(Problem to solve): Nothing but the pictures may be dropped; the rest of the listing is to be written out exactly.

(Information supplied):

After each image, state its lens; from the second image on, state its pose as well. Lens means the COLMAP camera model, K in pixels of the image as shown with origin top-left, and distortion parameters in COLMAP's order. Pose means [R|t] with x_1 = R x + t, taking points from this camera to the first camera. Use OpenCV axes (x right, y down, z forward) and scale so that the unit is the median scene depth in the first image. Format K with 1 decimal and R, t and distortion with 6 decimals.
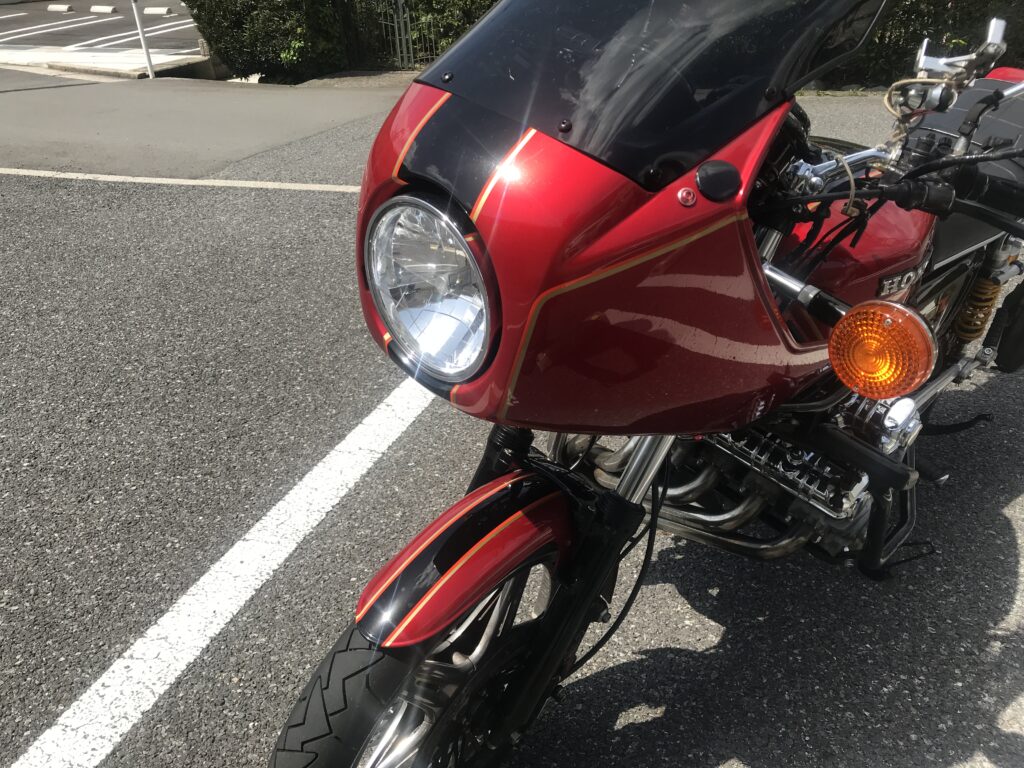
lens RADIAL K [[845.7, 0, 513.9], [0, 845.7, 383.7], [0, 0, 1]] dist [-0.001096, 0.016386]
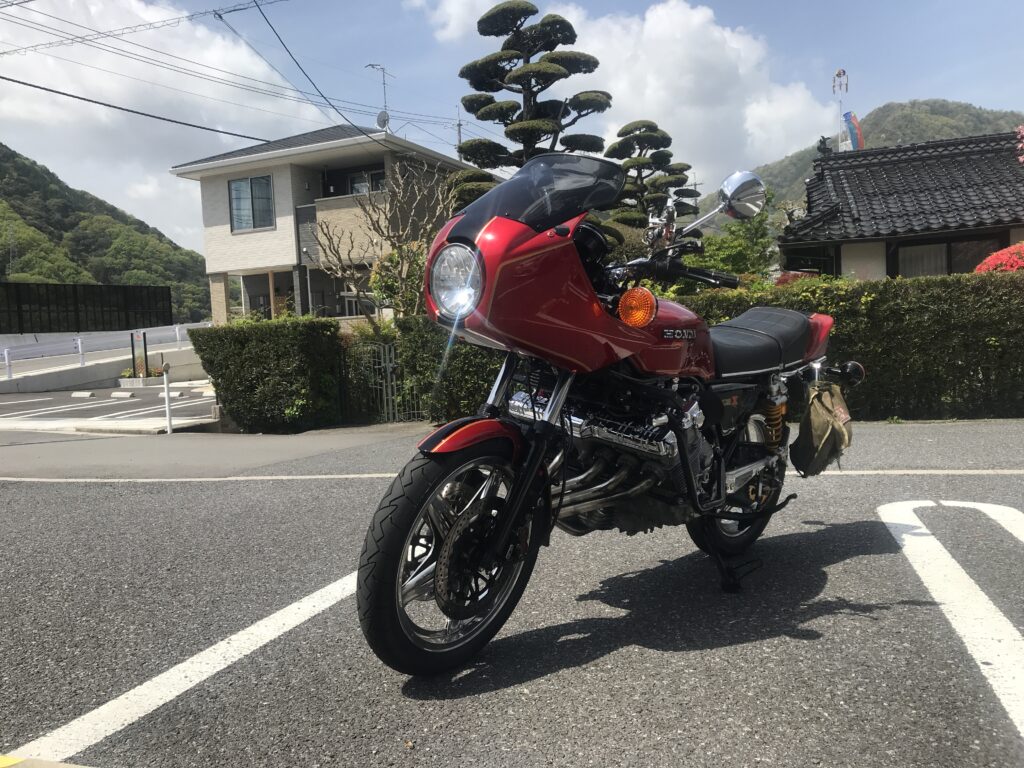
lens RADIAL K [[845.7, 0, 511.0], [0, 845.7, 385.0], [0, 0, 1]] dist [-0.001096, 0.016386]
pose [[0.999336, -0.009424, 0.035186, -0.004742], [0.023693, 0.901862, -0.431374, 0.194979], [-0.027668, 0.431921, 0.901487, -0.179674]]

(Task answer):
After each image, state its lens; from the second image on, state its pose as well. Lens means the COLMAP camera model, K in pixels of the image as shown with origin top-left, and distortion parameters in COLMAP's order. Pose means [R|t] with x_1 = R x + t, taking points from this camera to the first camera. Use OpenCV axes (x right, y down, z forward) and scale so that the unit is the median scene depth in the first image. Format K with 1 decimal and R, t and distortion with 6 decimals.
lens RADIAL K [[845.7, 0, 513.9], [0, 845.7, 383.7], [0, 0, 1]] dist [-0.001096, 0.016386]
lens RADIAL K [[845.7, 0, 511.0], [0, 845.7, 385.0], [0, 0, 1]] dist [-0.001096, 0.016386]
pose [[0.999336, -0.009424, 0.035186, -0.004742], [0.023693, 0.901862, -0.431374, 0.194979], [-0.027668, 0.431921, 0.901487, -0.179674]]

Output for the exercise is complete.